Livestock Keepers’ Rights: A rights-based approach to invoking justice for pastoralists and biodiversity conserving livestock keepers

Adapted livestock breeds enable their keepers to take advantage of common property resources. They are an important resource for maintaining food security in remote areas and in the adaptation to climate change. To ensure their long-term survival, the livestock keepers who have bred and nurtured these breeds need a bundle of rights that enable them to continue keeping these breeds and make a living from them. Players in livestock development should support the struggle of the livestock keepers for recognition during the negotiations at various international forums. This article summarizes the three principles and five rights that make up Livestock Keepers' Rights.

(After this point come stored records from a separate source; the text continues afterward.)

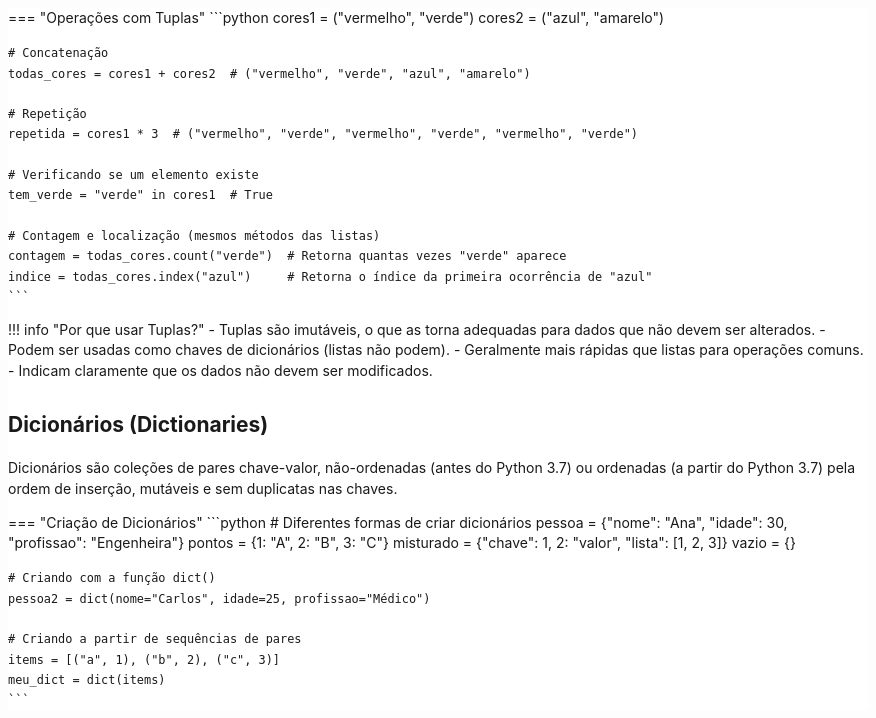 === "Operações com Tuplas"
    ```python
    cores1 = ("vermelho", "verde")
    cores2 = ("azul", "amarelo")
    
    # Concatenação
    todas_cores = cores1 + cores2  # ("vermelho", "verde", "azul", "amarelo")
    
    # Repetição
    repetida = cores1 * 3  # ("vermelho", "verde", "vermelho", "verde", "vermelho", "verde")
    
    # Verificando se um elemento existe
    tem_verde = "verde" in cores1  # True
    
    # Contagem e localização (mesmos métodos das listas)
    contagem = todas_cores.count("verde")  # Retorna quantas vezes "verde" aparece
    indice = todas_cores.index("azul")     # Retorna o índice da primeira ocorrência de "azul"
    ```

!!! info "Por que usar Tuplas?"
    - Tuplas são imutáveis, o que as torna adequadas para dados que não devem ser alterados.
    - Podem ser usadas como chaves de dicionários (listas não podem).
    - Geralmente mais rápidas que listas para operações comuns.
    - Indicam claramente que os dados não devem ser modificados.

## Dicionários (Dictionaries)

Dicionários são coleções de pares chave-valor, não-ordenadas (antes do Python 3.7) ou ordenadas (a partir do Python 3.7) pela ordem de inserção, mutáveis e sem duplicatas nas chaves.

=== "Criação de Dicionários"
    ```python
    # Diferentes formas de criar dicionários
    pessoa = {"nome": "Ana", "idade": 30, "profissao": "Engenheira"}
    pontos = {1: "A", 2: "B", 3: "C"}
    misturado = {"chave": 1, 2: "valor", "lista": [1, 2, 3]}
    vazio = {}
    
    # Criando com a função dict()
    pessoa2 = dict(nome="Carlos", idade=25, profissao="Médico")
    
    # Criando a partir de sequências de pares
    items = [("a", 1), ("b", 2), ("c", 3)]
    meu_dict = dict(items)
    ```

Biocultural community protocols for livestock keepers

Biocultural community protocols are a new approach with great potential for empowering pastoralists and other traditional livestock-keeping communities. They are both a process and a document in which communities invoke their rights as guardians of biological diversity under Article 8j of the United Nations Convention on Biological Diversity. Claiming rights for in-situ conservation, they also help promote Livestock Keepers’ Rights to maintain their breeds and continue their traditional management practices.Biocultural community protocols put on record traditional knowledge and the biodiversity that communities steward, in a process that the communities themselves drive. In developing a biocultural community protocol, communities become informed about national and international laws that protect their rights. This book provides an overview of the process as well as its legal background and describes the first experiences with implementing this approach by livestock keepers in Asia and Africa.